# Page extract start

This is a valuable resource. May want to make this an official resource.

Why are people looking for this info. Do they want info on an institution or a particular subject. Both. eg sixth former would want to look at subject area first broken down by institution. Lots of ways of looking at it. Need search engine, but maps are also very useful.

Aliweb, gets description of site from someone at site. Good in theory, but may get inappropriate description. Need this info and need someone managing it.

Network managers of official university servers should complete meta data about server and pass it to infrastructure.

Indexing at lower levels. Harvest for example has some facilities for this. This indexing is something librarians and archivists do (but not on the network). Volume problem as well, what to do with all the info if you get it. It is believed they force their users to index - every server has to be registered and part of registration is agreement to index, but how to do this hasn't been decided.

Whois ++ similar template to aliweb has centroids - kind of text index - possible to generate centroids for web servers, then harvest those and use those as key into HE services. This is just research at the moment. Too early for any recommendations.

Danger with recommendations in indexing, that people may use them, and when new development comes along we will need another short term solution. i.e this is an ongoing situation.

# Page extract end
# Listed entries start

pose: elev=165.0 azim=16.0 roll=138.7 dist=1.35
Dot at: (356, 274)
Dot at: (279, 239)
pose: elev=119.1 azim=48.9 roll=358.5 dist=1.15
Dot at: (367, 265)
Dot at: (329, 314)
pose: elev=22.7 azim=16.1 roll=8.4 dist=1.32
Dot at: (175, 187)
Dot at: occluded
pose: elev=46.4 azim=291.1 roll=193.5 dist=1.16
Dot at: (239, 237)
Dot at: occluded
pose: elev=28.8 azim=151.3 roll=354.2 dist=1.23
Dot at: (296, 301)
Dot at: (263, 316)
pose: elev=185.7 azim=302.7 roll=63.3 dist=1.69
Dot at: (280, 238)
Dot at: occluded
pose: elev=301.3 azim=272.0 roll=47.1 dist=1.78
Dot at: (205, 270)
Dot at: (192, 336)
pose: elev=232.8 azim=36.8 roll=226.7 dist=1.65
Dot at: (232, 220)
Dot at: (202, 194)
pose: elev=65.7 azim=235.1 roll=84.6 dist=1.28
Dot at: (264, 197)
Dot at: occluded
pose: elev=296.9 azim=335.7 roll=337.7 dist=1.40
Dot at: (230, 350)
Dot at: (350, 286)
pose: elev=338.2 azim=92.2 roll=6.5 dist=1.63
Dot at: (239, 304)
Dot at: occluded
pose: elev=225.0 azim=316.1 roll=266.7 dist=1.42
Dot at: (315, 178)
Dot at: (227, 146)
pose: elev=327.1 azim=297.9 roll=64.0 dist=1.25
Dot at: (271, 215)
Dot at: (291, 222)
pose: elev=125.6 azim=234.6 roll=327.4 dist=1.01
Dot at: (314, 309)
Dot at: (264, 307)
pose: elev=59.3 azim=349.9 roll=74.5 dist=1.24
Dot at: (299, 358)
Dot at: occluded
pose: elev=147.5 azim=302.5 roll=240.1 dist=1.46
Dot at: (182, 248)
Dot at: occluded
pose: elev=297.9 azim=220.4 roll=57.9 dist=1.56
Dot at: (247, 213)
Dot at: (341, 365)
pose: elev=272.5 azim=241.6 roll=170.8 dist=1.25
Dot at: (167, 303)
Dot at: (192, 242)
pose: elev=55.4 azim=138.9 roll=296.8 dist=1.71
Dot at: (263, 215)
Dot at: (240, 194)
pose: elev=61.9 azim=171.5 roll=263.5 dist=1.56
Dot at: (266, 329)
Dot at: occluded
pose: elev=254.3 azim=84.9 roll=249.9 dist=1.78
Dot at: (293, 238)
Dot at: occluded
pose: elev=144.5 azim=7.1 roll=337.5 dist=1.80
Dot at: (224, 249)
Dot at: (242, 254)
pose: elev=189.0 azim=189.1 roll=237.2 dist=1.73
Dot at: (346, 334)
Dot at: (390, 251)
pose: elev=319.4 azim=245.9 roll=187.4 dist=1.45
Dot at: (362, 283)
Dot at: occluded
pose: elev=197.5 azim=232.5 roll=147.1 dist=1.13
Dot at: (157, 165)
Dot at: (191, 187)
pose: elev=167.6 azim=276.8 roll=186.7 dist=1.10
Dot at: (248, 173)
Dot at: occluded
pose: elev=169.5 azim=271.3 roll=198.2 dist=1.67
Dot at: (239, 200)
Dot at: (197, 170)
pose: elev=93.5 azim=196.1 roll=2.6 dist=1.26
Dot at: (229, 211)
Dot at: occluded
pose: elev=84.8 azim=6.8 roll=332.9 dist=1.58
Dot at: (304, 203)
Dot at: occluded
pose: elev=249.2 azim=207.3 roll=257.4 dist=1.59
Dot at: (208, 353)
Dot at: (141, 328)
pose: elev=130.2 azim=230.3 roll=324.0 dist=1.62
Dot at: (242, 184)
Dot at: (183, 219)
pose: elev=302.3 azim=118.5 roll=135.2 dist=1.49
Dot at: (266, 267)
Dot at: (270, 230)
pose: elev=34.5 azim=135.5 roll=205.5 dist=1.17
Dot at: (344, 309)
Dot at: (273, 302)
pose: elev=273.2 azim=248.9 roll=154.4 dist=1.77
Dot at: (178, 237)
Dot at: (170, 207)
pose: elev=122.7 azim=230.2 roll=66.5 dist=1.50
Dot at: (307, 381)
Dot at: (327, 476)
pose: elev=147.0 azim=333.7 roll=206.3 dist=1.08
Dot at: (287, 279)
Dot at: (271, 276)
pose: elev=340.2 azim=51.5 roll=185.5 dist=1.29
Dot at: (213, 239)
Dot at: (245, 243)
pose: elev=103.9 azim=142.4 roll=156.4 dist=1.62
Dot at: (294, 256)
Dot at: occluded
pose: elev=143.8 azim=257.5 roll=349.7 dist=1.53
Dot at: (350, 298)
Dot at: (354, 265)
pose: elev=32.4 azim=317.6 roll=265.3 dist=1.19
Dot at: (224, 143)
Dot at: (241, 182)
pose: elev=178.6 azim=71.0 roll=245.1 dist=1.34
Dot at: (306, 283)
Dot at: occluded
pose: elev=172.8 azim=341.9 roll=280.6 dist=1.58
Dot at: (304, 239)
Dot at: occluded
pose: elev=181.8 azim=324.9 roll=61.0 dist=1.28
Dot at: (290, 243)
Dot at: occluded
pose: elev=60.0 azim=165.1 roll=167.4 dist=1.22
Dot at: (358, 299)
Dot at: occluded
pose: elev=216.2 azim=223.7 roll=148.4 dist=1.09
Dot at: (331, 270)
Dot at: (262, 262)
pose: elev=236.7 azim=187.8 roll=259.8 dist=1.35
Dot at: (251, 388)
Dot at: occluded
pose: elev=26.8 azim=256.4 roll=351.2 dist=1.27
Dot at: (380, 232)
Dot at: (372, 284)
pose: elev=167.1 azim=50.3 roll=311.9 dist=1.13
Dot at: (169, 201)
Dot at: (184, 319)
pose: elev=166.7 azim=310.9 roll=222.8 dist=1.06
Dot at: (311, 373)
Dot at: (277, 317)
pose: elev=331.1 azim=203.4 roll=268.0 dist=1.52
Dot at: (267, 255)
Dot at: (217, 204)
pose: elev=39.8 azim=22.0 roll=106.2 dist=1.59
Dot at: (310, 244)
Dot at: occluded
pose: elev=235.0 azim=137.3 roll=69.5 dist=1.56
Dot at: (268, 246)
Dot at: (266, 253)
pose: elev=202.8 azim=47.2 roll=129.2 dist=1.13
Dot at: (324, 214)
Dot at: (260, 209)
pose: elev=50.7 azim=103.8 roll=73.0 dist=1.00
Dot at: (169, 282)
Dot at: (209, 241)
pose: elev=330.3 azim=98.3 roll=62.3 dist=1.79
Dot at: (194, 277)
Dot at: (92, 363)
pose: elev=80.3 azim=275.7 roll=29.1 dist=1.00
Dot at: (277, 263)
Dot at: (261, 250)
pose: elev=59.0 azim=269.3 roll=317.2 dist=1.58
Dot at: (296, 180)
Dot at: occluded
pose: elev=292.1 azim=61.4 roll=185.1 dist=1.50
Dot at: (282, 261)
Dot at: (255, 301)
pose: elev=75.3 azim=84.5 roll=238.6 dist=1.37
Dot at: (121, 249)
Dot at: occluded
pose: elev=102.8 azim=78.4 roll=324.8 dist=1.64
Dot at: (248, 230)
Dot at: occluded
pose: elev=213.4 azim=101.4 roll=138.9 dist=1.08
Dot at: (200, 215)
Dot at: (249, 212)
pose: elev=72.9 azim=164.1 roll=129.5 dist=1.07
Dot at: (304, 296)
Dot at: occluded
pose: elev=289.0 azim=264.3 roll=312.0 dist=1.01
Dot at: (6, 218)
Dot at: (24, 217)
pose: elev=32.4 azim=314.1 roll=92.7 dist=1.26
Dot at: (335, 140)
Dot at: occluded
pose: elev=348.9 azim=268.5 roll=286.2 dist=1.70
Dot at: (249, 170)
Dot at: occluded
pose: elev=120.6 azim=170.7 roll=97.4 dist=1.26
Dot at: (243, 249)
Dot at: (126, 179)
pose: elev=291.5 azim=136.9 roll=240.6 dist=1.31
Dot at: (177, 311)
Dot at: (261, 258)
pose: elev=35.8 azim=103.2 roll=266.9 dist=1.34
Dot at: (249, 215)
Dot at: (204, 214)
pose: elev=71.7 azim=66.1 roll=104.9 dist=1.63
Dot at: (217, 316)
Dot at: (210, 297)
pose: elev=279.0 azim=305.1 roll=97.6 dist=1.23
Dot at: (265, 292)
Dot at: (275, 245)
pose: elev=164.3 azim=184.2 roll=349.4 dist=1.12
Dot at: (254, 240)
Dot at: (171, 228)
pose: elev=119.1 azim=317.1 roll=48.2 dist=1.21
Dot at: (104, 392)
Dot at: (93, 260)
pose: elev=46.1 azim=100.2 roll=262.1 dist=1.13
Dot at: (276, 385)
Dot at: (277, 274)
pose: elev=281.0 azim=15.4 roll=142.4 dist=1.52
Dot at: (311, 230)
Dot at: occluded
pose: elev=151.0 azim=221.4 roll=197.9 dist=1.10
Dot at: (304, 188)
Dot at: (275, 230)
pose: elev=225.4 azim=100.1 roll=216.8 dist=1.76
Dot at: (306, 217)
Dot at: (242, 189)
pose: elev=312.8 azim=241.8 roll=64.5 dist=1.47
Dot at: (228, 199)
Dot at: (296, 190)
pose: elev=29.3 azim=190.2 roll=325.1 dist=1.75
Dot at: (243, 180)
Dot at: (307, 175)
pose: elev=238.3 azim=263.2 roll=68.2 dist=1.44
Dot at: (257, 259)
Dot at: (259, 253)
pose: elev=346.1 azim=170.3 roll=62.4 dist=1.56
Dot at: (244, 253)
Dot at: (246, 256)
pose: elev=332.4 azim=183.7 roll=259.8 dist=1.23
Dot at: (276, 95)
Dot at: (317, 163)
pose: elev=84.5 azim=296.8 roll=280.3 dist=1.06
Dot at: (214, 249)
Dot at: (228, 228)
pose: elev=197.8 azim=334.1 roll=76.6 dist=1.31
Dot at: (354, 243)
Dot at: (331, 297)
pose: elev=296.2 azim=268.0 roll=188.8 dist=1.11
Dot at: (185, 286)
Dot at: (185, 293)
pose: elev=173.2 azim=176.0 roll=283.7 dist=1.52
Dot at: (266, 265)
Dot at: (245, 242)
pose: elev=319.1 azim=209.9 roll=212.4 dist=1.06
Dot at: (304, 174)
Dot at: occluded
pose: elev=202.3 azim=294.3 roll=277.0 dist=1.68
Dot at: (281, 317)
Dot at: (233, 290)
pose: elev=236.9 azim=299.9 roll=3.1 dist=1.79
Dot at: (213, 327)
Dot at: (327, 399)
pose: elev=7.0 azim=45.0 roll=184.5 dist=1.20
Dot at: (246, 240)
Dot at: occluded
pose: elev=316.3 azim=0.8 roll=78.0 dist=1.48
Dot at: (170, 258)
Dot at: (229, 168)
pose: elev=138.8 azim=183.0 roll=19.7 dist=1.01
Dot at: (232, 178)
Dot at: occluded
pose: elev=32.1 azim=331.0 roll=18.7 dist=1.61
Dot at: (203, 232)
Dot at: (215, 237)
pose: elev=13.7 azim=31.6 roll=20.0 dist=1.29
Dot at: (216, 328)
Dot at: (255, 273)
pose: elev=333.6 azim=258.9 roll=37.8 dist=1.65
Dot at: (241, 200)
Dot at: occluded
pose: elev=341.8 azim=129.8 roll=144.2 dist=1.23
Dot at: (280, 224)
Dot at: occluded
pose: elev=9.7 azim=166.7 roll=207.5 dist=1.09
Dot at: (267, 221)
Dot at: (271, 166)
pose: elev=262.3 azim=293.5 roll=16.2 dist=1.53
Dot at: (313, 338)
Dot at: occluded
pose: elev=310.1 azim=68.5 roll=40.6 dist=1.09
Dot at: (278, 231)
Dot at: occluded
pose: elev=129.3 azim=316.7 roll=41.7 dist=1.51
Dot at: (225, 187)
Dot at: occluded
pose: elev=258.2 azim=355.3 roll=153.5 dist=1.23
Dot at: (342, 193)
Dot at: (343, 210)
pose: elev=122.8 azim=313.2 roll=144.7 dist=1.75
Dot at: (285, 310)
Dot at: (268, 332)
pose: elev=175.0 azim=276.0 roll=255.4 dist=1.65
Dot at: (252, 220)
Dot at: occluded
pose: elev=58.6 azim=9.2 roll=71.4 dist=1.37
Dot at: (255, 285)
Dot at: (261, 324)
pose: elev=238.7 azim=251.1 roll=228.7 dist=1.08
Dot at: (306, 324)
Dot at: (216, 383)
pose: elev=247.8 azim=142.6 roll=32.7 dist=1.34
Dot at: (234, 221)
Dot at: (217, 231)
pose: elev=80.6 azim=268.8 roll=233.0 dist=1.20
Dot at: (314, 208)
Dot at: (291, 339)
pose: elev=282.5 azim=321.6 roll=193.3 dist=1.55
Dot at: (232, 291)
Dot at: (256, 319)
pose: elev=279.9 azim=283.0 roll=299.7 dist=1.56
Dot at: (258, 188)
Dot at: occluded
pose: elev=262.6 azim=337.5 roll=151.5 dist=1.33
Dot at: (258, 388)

# Listed entries end

■ **Requirement 1**:
In the notes on web indexing, who should complete metadata about official university servers?
■ **Requirement 2**:
Please carry on the notes on web indexing from their final sentence.
The rows above are separate material and are not part of the notes on web indexing.

■ **Response 1**:
Network managers of official university servers.

■ **Response 2**:
What will the user want to do when searching for info. What do current search tools do eg. may want to search for server name, file name, title, something in header limited by domain etc. Now spider type engines do that sort of thing eg., WWW Worm - doable now and useful. Robots have some fundamental problems, but are liked. Worm, Web Crawler, Lycos etc., are private bits of software. Harvest is more public and freely available and can be configured as a robot. Has the advantage that you could give it a database eg., UK database and let it soft through it.

Would be more acceptable to a robot visit your site that was being funded to provide information to the community.

Definite need for indexing.

One tool will never do everything, but can recommend a current tool to provide a service. Need somebody funded to monitor what is required and available. Need a single interface that is flexible enough to allow you to use it with different tools/search engines. What to be able to direct user to a particular centrally funded site that will let them do the search they need - a general search engine that acts on the parameters the user provides, eg., want to be able to say I want to search n this term in these fields, and this then sends it off to the appropriate engine , rather than having to say I want to do this so I will have to use this particular engine.

Users want to search and get results with good signal/noise ratio. Don't want to build up peoples expectations unrealistically. May use librarians to help with searches, very used to refining searches on bibliographic databases. Need to teach people to use the tools correctly and they have realistic expectations.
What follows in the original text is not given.